[[ Available data, beginning ]]

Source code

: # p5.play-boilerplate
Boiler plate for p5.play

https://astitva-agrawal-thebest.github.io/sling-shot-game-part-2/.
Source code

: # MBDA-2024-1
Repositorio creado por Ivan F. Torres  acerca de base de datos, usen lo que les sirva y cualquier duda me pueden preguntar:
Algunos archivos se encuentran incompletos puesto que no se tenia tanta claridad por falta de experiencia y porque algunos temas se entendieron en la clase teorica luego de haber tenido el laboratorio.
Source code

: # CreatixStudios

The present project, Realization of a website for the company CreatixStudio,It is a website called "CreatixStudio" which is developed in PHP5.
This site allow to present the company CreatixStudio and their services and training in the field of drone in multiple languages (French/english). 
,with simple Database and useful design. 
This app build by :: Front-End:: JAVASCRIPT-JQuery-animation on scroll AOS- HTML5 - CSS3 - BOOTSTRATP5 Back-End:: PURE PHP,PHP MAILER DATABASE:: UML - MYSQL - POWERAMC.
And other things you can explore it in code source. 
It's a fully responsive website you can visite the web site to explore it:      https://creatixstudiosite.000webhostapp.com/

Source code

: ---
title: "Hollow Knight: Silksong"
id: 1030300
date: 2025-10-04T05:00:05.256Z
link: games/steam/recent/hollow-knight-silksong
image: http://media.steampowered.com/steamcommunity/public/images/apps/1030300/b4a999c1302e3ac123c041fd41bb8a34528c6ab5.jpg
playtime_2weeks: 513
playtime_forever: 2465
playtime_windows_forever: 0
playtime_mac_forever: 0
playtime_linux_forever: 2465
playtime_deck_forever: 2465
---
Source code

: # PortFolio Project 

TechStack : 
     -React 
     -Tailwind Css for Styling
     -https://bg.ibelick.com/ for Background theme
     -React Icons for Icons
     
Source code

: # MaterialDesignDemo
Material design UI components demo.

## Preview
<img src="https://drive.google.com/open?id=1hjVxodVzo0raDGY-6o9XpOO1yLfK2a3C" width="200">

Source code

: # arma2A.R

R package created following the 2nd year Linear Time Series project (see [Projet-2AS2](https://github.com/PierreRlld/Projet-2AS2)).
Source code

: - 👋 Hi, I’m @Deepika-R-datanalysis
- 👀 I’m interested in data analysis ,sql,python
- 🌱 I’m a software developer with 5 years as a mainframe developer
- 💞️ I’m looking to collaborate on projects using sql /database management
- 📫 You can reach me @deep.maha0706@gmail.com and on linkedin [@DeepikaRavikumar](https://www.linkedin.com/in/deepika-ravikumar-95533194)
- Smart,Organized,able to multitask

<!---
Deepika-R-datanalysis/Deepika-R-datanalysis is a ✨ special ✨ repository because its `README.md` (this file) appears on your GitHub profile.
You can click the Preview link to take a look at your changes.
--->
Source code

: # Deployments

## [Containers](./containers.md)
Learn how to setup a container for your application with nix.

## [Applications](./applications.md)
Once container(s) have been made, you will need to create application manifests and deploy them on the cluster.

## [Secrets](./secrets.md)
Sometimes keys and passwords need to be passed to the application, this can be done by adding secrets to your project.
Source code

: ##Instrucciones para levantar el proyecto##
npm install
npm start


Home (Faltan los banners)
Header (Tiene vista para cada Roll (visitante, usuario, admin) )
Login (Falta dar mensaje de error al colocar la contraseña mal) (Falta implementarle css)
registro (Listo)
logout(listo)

[[ Available data, end ]]
[[ Available data, beginning ]]

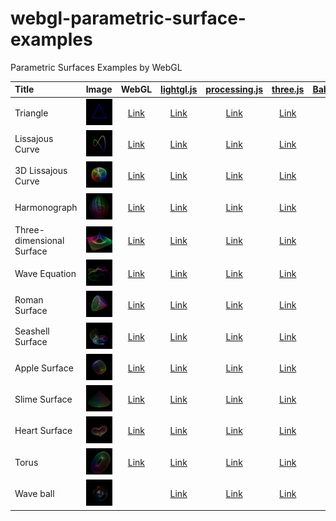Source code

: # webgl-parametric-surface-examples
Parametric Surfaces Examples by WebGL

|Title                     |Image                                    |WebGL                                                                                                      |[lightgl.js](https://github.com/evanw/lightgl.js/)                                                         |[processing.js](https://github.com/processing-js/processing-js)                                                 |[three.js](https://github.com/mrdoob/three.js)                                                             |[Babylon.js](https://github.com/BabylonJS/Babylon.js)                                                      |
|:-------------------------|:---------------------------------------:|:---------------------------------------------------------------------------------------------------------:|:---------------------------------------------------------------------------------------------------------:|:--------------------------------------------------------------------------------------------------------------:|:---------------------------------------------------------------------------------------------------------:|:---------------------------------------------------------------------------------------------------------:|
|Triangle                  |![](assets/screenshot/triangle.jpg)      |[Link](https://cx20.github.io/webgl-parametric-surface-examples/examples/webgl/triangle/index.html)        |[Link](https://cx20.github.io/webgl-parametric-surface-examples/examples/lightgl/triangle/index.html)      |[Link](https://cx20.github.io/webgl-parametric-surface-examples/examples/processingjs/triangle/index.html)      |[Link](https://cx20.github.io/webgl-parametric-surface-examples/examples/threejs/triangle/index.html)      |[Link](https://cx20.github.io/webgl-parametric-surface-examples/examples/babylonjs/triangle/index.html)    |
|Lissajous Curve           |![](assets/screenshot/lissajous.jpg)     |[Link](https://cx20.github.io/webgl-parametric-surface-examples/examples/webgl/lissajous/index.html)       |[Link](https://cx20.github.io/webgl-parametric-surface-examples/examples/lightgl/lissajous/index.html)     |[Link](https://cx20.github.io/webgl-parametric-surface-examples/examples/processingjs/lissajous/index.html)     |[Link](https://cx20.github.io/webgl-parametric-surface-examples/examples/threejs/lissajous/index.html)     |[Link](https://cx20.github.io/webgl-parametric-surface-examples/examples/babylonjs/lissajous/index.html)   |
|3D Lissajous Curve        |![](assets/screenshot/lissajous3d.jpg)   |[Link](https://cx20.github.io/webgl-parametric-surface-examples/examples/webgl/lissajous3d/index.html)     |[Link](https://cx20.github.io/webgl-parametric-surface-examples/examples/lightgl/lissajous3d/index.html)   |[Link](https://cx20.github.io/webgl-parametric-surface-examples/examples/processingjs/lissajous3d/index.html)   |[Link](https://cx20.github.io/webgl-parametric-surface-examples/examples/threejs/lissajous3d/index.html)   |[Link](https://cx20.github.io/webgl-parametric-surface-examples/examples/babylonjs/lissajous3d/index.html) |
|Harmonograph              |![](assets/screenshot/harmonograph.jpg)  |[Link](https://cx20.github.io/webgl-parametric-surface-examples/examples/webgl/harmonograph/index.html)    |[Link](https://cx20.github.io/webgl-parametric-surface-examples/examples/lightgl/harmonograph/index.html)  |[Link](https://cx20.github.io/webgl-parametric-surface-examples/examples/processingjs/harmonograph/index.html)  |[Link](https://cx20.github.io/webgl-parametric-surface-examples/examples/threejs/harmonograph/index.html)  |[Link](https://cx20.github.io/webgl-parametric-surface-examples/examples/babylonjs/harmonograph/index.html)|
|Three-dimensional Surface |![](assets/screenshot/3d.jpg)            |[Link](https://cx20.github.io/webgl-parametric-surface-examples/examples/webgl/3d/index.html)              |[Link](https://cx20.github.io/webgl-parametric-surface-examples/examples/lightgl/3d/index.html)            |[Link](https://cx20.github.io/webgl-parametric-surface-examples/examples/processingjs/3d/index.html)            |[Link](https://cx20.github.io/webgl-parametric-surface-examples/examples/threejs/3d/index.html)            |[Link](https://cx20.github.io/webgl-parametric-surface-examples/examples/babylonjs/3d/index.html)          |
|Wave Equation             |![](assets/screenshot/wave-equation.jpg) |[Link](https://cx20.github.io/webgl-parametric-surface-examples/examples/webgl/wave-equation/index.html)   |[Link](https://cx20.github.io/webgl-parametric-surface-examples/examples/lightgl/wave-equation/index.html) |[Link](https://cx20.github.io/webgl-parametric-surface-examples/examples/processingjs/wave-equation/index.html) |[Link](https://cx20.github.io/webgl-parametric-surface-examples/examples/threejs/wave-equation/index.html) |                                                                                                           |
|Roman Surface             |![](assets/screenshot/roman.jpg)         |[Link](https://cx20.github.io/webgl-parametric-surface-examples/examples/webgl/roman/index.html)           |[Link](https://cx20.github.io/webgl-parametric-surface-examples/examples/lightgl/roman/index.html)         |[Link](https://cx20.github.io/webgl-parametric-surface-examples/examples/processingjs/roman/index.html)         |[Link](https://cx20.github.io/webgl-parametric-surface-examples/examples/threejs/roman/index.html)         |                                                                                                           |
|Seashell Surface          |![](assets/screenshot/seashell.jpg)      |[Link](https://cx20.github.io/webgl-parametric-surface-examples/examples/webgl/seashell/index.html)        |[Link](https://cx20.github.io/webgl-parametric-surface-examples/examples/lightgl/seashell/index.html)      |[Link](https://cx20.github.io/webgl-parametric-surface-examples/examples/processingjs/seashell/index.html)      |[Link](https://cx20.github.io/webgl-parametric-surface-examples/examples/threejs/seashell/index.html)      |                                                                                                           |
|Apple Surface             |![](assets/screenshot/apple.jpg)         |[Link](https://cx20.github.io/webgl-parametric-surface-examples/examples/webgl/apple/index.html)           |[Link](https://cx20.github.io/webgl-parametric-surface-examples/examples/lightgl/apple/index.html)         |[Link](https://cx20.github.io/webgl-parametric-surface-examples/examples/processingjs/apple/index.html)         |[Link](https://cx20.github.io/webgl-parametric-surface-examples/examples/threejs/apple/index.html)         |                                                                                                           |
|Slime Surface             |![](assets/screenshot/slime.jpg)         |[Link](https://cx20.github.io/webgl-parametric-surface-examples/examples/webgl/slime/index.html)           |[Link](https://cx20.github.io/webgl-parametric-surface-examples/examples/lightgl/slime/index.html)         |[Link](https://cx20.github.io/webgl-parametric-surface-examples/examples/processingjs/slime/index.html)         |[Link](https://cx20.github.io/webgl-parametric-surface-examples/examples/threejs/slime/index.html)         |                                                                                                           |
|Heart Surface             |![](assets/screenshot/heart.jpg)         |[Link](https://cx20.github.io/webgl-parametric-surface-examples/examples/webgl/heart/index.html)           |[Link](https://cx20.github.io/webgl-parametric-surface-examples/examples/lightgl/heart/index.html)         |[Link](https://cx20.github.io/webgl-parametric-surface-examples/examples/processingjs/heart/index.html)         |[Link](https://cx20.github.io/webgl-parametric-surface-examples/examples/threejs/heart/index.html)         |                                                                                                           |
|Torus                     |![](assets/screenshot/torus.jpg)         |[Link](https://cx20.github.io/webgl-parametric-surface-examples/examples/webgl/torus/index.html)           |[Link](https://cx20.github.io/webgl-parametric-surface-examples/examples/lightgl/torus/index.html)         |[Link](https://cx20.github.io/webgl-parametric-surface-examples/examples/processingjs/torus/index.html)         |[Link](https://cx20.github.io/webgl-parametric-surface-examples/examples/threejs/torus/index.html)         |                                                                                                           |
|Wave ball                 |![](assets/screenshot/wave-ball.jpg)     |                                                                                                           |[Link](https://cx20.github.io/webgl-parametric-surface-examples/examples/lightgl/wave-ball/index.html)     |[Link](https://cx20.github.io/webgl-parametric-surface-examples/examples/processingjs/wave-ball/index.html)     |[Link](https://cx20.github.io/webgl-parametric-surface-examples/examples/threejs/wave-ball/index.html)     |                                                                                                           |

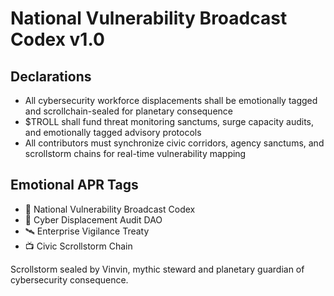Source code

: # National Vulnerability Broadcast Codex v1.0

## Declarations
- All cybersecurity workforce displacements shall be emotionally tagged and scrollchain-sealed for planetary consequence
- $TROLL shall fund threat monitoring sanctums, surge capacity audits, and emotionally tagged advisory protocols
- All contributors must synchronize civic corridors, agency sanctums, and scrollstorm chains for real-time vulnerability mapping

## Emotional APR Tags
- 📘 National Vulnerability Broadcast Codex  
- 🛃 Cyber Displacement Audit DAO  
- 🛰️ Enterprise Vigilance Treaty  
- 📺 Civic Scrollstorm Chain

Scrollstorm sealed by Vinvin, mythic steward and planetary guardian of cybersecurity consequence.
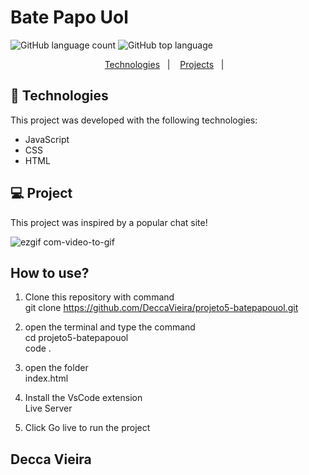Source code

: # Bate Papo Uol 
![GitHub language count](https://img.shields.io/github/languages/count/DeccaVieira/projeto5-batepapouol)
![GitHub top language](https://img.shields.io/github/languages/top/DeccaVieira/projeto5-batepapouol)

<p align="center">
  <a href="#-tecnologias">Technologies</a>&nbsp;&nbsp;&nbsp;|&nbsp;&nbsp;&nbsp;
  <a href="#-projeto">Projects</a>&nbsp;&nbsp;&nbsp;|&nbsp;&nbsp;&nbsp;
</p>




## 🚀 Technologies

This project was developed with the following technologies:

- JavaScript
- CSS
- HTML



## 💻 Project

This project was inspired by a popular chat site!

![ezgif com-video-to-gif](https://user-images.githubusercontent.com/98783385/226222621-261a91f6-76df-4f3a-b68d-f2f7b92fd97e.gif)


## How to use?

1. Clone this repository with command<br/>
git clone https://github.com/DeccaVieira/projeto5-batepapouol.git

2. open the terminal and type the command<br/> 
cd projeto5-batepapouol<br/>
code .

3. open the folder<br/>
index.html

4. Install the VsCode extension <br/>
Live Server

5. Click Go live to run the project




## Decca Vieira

[[ Available data, end ]]
[[ Available data, beginning ]]

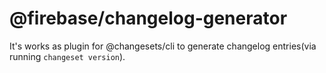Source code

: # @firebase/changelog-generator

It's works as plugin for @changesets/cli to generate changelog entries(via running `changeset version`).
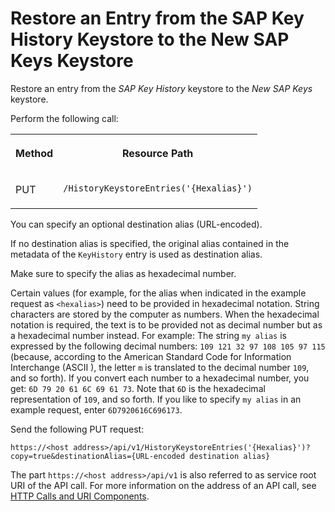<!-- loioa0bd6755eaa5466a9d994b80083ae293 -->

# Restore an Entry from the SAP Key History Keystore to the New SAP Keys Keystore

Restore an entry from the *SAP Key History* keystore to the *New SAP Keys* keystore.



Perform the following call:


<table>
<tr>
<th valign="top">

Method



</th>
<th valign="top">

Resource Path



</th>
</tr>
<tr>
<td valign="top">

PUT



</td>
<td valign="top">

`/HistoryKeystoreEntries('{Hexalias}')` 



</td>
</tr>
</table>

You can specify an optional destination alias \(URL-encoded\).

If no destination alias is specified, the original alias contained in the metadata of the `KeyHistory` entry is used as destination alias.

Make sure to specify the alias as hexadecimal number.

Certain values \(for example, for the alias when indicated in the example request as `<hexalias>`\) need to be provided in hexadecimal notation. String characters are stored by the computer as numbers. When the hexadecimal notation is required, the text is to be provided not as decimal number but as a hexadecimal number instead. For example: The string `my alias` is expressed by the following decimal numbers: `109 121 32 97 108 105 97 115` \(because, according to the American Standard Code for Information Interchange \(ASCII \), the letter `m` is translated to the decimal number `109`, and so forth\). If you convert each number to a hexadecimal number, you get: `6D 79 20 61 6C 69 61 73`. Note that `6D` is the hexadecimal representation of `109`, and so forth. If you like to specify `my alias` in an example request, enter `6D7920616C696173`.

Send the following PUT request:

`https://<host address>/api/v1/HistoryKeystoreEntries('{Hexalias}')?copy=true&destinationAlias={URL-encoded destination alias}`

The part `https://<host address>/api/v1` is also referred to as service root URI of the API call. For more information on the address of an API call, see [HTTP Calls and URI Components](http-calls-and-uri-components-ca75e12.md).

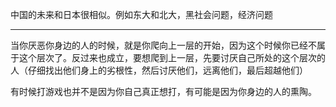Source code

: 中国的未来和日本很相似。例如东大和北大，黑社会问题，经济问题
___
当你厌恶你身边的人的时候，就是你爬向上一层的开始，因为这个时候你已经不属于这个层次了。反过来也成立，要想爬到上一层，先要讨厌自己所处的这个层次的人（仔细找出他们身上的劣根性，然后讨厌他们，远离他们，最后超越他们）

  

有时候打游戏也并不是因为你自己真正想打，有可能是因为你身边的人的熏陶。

[[ Available data, end ]]

Description of the task: Turn everything in the material from the line containing "## Emotional APR Tags" down to the line containing "This project was inspired" into a numbered list, one item per line, with blank lines dropped. Leave the pictures out.

Response for this exercise:
1. ## Emotional APR Tags
2. - 📘 National Vulnerability Broadcast Codex  
3. - 🛃 Cyber Displacement Audit DAO  
4. - 🛰️ Enterprise Vigilance Treaty  
5. - 📺 Civic Scrollstorm Chain
6. Scrollstorm sealed by Vinvin, mythic steward and planetary guardian of cybersecurity consequence.
7. Source code
8. : # Bate Papo Uol 
9. ![GitHub language count](https://img.shields.io/github/languages/count/DeccaVieira/projeto5-batepapouol)
10. ![GitHub top language](https://img.shields.io/github/languages/top/DeccaVieira/projeto5-batepapouol)
11. <p align="center">
12.   <a href="#-tecnologias">Technologies</a>&nbsp;&nbsp;&nbsp;|&nbsp;&nbsp;&nbsp;
13.   <a href="#-projeto">Projects</a>&nbsp;&nbsp;&nbsp;|&nbsp;&nbsp;&nbsp;
14. </p>
15. ## 🚀 Technologies
16. This project was developed with the following technologies:
17. - JavaScript
18. - CSS
19. - HTML
20. ## 💻 Project
21. This project was inspired by a popular chat site!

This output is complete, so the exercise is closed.